- [AUFGABEN]:
(a) Zähl alle Bibelstellen auf, die im Textauszug in dem Absatz mit dem Anfang „Die Bibel verbietet die menschliche Rachsucht“ in Klammern stehen.
(b) Zitiere aus dem Textauszug wörtlich die Stelle von „Gerechtigkeit und Gewalt“ bis einschließlich „Staub (Ps 147,6).“.

- [TEXTAUSZUG]:
Gottes Rache ist Herstellung von Gerechtigkeit
Der Beter von Psalm 94 bittet den Gott Israels, den Gott der Rache, dass er erscheine (V.1). Er schildert das Wüten der Übeltäter (V.3ff). Sie zertreten das Gottesvolk Israel (V.5), gebärden sich unmenschlich, morden Witwe, Fremdling und Waise (V.6). Der Beter hofft, Gott wird aufstehen gegen die Boshaften (V.16). Er wird seinem Volk treu bleiben (V.14), er wird es wiederaufrichten in Thoratreue (V.12), er wird die Bosheit zurückdrängen und dafür sorgen, dass sich vollkommene Gerechtigkeit im Land durchsetzt: Ja, zur Gerechtigkeit hin wird der Richtspruch sich kehren (V.15). Das ist Gottes Rache: die Herstellung von Gerechtigkeit. Dagegen werden die Böswilligen nicht bestehen. Sie werden im Kampf Gottes um Gerechtigkeit untergehen (V.22).

Gerechtigkeit und Gewalt
Weil die Böswilligen ohne Einsicht sind, ihre Gewaltherrschaft nicht aufgeben, ist das Kommen von Gerechtigkeit nur als Kampf vorstellbar, als Kampf von umstürzlerischer Gewalt (1Sam 2,1-10; Lk 1,46-55). Der Herr hilft den Gebeugten auf, die Gottlosen erniedrigt er in den Staub (Ps 147,6).
Verletzt diese Gewalt die Heiligkeit des Lebens? Im biblischen Zeugnis bekennt Israel JHWH, den Gerechtigkeit Gebietenden, als Herrn über Leben und Tod und erkennt seine gerechten Weisungen als den Weg in das geheiligte Leben (3Mose 19,1-3; 5Mose 4,8; 16,20). Nicht das Leben an sich ist heilig. „Falsch ist der Satz, dass Dasein höher als gerechtes Dasein stehe.“  (11) 
Die Bibel verbietet die menschliche Rachsucht und hofft auf den Tag der Rache Gottes, der Gerechtigkeit und Trost bringt (Jes 61,2). Sie stellt ihren Leser vor das Problem der rächenden Gewalt in der Heraufführung gesellschaftlicher Gerechtigkeit, indem sie den gerechten Zorn Gottes über den ungerechten Menschen zu Wort kommen lässt und das ungerechte Leben der Völkerwelt mit der moralisch gerechtfertigten Möglichkeit seiner gewaltsamen Beseitigung konfrontiert (prophetische Gerichtsansagen). Der Tag der Rache Gottes bringt die endgültige Gerechtigkeit, das Reich Gottes, erdbebenartig, unter Krieg und menschlichen Verwerfungen (2Chr 15,6f; Mi 7,6; Lk 21,9f).
Das Alte Testament stellt vor das Problem der Gewalt in der angekündigten Revolutionierung des Menschen und seiner gesellschaftlichen Verhältnisse durch den Gott Israels. Auch der Apostel Paulus stellt sich diesem Problem.

- [EXTRAHIERTE DATENSÄTZE]:
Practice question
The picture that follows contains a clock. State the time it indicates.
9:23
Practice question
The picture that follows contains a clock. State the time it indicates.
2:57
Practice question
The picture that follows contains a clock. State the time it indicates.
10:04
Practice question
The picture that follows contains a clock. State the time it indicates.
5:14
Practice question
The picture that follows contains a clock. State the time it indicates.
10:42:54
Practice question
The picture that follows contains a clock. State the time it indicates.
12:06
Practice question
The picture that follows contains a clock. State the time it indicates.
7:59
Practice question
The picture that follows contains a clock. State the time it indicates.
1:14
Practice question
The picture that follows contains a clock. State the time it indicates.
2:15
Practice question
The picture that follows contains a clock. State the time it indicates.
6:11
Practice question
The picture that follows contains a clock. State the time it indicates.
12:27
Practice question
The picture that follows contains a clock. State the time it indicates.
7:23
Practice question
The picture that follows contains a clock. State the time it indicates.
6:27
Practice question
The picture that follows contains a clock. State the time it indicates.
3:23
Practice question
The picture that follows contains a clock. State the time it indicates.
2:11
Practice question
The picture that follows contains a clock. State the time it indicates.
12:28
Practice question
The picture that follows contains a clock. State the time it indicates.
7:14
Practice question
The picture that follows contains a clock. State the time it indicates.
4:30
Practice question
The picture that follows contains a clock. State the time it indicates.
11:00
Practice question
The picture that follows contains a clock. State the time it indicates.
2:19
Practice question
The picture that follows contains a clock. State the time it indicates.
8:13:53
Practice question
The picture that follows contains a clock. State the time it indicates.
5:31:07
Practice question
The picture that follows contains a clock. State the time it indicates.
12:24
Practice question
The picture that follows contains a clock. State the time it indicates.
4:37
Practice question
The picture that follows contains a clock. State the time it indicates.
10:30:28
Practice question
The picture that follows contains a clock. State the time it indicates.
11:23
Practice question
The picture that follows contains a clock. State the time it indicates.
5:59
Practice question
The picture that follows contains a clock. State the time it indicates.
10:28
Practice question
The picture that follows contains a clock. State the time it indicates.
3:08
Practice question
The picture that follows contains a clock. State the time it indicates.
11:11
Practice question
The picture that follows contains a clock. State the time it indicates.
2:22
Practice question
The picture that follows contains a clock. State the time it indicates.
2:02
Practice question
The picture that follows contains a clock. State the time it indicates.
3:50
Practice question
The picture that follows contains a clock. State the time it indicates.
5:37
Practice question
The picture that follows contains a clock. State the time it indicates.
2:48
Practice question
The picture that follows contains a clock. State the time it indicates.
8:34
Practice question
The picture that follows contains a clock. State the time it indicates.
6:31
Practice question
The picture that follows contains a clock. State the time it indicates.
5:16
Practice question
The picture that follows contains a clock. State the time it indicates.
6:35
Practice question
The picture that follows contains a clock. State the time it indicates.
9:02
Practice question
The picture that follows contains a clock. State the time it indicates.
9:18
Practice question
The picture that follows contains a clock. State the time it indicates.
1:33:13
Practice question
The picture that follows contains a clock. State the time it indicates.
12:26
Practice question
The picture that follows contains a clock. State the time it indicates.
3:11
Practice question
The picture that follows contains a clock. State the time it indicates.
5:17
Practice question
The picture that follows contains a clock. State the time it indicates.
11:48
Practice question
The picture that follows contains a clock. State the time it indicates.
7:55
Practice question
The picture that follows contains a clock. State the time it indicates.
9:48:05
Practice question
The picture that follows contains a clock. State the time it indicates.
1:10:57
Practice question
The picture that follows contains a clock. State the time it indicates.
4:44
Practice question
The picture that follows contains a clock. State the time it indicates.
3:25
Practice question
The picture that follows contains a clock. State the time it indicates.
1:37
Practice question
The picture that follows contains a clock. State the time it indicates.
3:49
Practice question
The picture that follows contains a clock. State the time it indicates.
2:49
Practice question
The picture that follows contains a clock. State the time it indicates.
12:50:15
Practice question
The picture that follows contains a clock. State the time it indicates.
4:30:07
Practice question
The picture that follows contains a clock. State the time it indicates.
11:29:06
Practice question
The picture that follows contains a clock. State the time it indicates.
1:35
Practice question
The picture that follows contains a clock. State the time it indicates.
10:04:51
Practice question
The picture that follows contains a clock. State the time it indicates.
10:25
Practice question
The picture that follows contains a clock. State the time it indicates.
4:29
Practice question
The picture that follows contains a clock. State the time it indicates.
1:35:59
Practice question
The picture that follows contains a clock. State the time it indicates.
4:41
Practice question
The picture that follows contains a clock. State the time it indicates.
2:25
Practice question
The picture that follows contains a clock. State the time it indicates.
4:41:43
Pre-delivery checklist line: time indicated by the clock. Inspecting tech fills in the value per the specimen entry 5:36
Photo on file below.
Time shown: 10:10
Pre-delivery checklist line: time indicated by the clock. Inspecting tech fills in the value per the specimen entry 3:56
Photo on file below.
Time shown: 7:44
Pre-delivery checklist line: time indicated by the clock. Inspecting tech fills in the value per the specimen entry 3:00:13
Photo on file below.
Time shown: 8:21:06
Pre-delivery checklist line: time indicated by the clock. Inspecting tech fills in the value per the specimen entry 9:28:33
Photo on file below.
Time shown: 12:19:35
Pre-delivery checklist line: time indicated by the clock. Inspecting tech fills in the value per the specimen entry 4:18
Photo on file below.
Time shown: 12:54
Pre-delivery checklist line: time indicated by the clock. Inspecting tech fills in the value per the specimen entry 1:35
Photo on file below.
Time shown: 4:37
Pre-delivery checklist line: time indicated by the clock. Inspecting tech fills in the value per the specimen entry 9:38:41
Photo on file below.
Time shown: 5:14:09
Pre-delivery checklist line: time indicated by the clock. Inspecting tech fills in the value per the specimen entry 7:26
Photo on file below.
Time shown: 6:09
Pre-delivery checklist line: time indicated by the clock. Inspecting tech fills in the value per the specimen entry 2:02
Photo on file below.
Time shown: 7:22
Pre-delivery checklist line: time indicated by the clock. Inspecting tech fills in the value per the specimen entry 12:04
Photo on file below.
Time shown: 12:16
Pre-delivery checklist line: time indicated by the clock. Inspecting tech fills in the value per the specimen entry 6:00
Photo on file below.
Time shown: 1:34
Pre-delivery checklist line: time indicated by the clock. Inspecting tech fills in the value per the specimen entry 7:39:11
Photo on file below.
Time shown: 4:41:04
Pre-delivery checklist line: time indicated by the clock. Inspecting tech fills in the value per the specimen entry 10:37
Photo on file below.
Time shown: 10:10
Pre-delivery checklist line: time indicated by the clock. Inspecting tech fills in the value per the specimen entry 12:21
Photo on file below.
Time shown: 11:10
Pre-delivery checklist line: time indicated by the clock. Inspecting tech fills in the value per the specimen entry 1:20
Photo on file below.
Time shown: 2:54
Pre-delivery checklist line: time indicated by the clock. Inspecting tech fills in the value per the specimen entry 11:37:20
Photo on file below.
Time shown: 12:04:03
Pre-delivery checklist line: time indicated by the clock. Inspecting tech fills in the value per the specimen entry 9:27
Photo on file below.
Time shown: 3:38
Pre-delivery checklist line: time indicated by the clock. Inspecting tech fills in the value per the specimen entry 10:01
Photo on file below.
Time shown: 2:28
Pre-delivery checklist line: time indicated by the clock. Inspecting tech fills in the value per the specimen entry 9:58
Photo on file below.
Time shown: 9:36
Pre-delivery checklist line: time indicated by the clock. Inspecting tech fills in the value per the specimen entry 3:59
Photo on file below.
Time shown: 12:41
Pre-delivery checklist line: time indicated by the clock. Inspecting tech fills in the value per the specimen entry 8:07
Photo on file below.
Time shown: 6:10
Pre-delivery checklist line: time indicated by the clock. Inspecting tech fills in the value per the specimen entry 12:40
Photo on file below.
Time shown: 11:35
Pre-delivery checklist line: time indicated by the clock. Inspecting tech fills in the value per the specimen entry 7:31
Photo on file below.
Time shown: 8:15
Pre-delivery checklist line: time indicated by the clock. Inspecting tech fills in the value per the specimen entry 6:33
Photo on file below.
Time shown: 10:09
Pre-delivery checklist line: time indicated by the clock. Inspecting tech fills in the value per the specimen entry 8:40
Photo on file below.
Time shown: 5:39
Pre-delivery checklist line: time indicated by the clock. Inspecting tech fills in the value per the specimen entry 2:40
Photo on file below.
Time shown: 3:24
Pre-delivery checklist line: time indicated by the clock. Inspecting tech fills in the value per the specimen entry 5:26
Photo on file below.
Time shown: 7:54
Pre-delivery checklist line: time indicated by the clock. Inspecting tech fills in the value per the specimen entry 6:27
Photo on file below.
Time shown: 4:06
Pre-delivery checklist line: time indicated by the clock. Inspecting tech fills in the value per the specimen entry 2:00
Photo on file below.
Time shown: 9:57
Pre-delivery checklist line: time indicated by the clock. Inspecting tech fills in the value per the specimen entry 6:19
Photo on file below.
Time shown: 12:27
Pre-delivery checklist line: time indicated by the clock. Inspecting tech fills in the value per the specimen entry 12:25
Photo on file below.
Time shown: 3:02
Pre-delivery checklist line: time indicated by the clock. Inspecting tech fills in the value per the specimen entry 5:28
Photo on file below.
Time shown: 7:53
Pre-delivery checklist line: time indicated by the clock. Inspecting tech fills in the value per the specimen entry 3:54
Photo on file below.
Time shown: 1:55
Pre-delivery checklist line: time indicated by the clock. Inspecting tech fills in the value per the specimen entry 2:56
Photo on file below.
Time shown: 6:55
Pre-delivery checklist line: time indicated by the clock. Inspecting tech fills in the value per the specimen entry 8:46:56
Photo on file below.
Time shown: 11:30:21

- [LÖSUNGEN]:
(a)
- Jes 61,2
- 2Chr 15,6f
- Mi 7,6
- Lk 21,9f

(b)
Gerechtigkeit und Gewalt
Weil die Böswilligen ohne Einsicht sind, ihre Gewaltherrschaft nicht aufgeben, ist das Kommen von Gerechtigkeit nur als Kampf vorstellbar, als Kampf von umstürzlerischer Gewalt (1Sam 2,1-10; Lk 1,46-55). Der Herr hilft den Gebeugten auf, die Gottlosen erniedrigt er in den Staub (Ps 147,6).